Julio is a molecular ecologist and evolutionary biologist currently working on the population genetics of various deep-sea invertebrate species in Bob Vrijenhoek's laboratory. Julio is also developing molecular probes capable of detecting a variety of marine invertebrate larvae and other microorganisms from environmental seawater samples as part of the Environmental Sample Processor project.

Chris Mah
Research Collaborator, Smithsonian Institution

Chris specializes in the evolution, systematics, and taxonomy of echinoderms, specifically asteroids (starfish or sea stars). His research emphasizes cold-water species, including those living in the deep sea and at high-latitudes (Antarctica and the Arctic). He has identified starfish species for National Geographic, the National Marine Fisheries Service, and MBARI, as well as organizations in France, Australia, Palau, and New Zealand.

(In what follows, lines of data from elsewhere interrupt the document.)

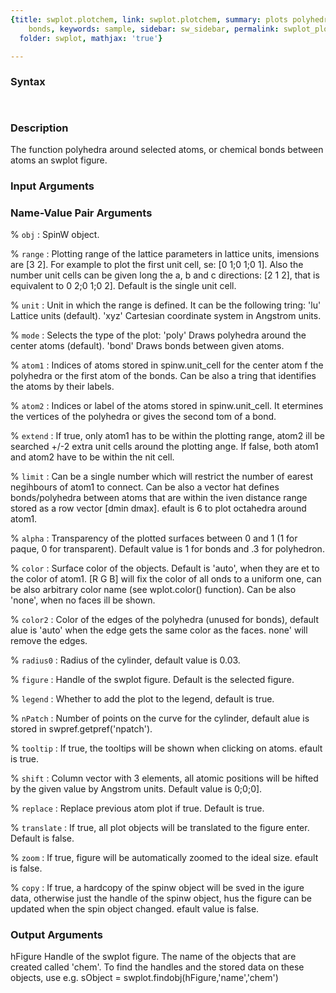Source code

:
 ```yaml
---
{title: swplot.plotchem, link: swplot.plotchem, summary: plots polyhedra or chemical
    bonds, keywords: sample, sidebar: sw_sidebar, permalink: swplot_plotchem.html,
  folder: swplot, mathjax: 'true'}

---
```


### Syntax

` `

### Description

 
The function polyhedra around selected  atoms, or chemical bonds between
atoms an swplot figure.
 

### Input Arguments

### Name-Value Pair Arguments

% `obj`
: SpinW object.

% `range`
: Plotting range of the lattice parameters in lattice units,
 imensions are [3 2]. For example to plot the first unit cell,
 se: [0 1;0 1;0 1]. Also the number unit cells can be given
 long the a, b and c directions: [2 1 2], that is equivalent to
 0 2;0 1;0 2]. Default is the single unit cell.

% `unit`
: Unit in which the range is defined. It can be the following
 tring:
    'lu'        Lattice units (default).
    'xyz'       Cartesian coordinate system in Angstrom units.

% `mode`
: Selects the type of the plot:
    'poly'      Draws polyhedra around the center atoms
                (default).
    'bond'      Draws bonds between given atoms.

% `atom1`
: Indices of atoms stored in spinw.unit_cell for the center atom
 f the polyhedra or the first atom of the bonds. Can be also a
 tring that identifies the atoms by their labels.

% `atom2`
: Indices or label of the atoms stored in spinw.unit_cell. It
 etermines the vertices of the polyhedra or gives the second
 tom of a bond.

% `extend`
: If true, only atom1 has to be within the plotting range, atom2
 ill be searched +/-2 extra unit cells around the plotting
 ange. If false, both atom1 and atom2 have to be within the
 nit cell.

% `limit`
: Can be a single number which will restrict the number of
 earest negihbours of atom1 to connect. Can be also a vector
 hat defines bonds/polyhedra between atoms that are within the
 iven distance range stored as a row vector [dmin dmax].
 efault is 6 to plot octahedra around atom1.

% `alpha`
: Transparency of the plotted surfaces between 0 and 1 (1 for
 paque, 0 for transparent). Default value is 1 for bonds and
 .3 for polyhedron.

% `color`
: Surface color of the objects. Default is 'auto', when they are
 et to the color of atom1. [R G B] will fix the color of all
 onds to a uniform one, can be also arbitrary color name (see
 wplot.color() function). Can be also 'none', when no faces
 ill be shown.

% `color2`
: Color of the edges of the polyhedra (unused for bonds), default
 alue is 'auto' when the edge gets the same color as the faces.
 none' will remove the edges.

% `radius0`
: Radius of the cylinder, default value is 0.03.

% `figure`
: Handle of the swplot figure. Default is the selected figure.

% `legend`
: Whether to add the plot to the legend, default is true.

% `nPatch`
: Number of points on the curve for the cylinder, default
 alue is stored in swpref.getpref('npatch').

% `tooltip`
: If true, the tooltips will be shown when clicking on atoms.
 efault is true.

% `shift`
: Column vector with 3 elements, all atomic positions will be
 hifted by the given value by Angstrom units. Default value is
 0;0;0].

% `replace`
: Replace previous atom plot if true. Default is true.

% `translate`
: If true, all plot objects will be translated to the figure
 enter. Default is false.

% `zoom`
: If true, figure will be automatically zoomed to the ideal size.
 efault is false.

% `copy`
: If true, a hardcopy of the spinw object will be sved in the
 igure data, otherwise just the handle of the spinw object, 
 hus the figure can be updated when the spin object changed.
 efault value is false. 

### Output Arguments

hFigure           Handle of the swplot figure.
The name of the objects that are created called 'chem'. To find the
handles and the stored data on these objects, use e.g.
sObject = swplot.findobj(hFigure,'name','chem')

He has been on many deep-sea cruises, including submersible work in the Bahamas and Hawaii as well as more conventional scientific cruises in Antarctica, Alaska, as well as off Monterey, California. He is also the author of the Echinoblog, an echinoderm-themed blog. This will be his first trip on the Western Flyer.

Soureya Becker
Graduate Student

Soureya recently received her bachelor's degree in general geology in Munich. She gained field experience related to volcanology during a campaign to Colima volcano in Mexico, where she looked at pyroclastic flow and block-and-ash flow deposits, did detailed stratigraphic logs, and performed density measurements in the field. She also participated in a field trip to Etna, Vulcano, Lipari, and Stromboli volcanoes where she was shown the different aspects of Italian volcanism. After these terrestrial experiences she is now looking forward to discovering more about submarine volcanism. She will benefit greatly from participating in this cruise, as it is highly complementary to her university education.

Levin Castillo
Student, University of Quebec, Chicoutimi

Levin Castillo-Guimond finished a BSc-Honour's degree in Earth Sciences at University of Quebec in Chicoutimi (UQAC-2009). His prime interest was on the physical volcanology of Archean mafic and felsic submarine successions, as they are often associated with volcanic massive sulfide deposits (VMS). In addition, to better understand large-scale caldera evolution and pyroclastic processes, Levin participated on a field trip in autumn 2007 on the island of Tenerife (Canary Islands). In summer 2009 he worked for an exploration focusing on gold and uranium deposits.

Gillian Clague

Gillian recently received her BSc-Honours degree in Marine Biology in Brisbane, Australia. She gained diving field experience while observing fish behavior on the Great Barrier Reef. On previous research cruises, she has assisted in the processing of collected organisms and in the collection and analysis of underwater video to identify the benthic life present on flows over an age series. On this cruise, she will assist in the collection of underwater video and hydrothermal clams and tubeworms, and aims to gain a better understanding of the diversity of animals living at these sites.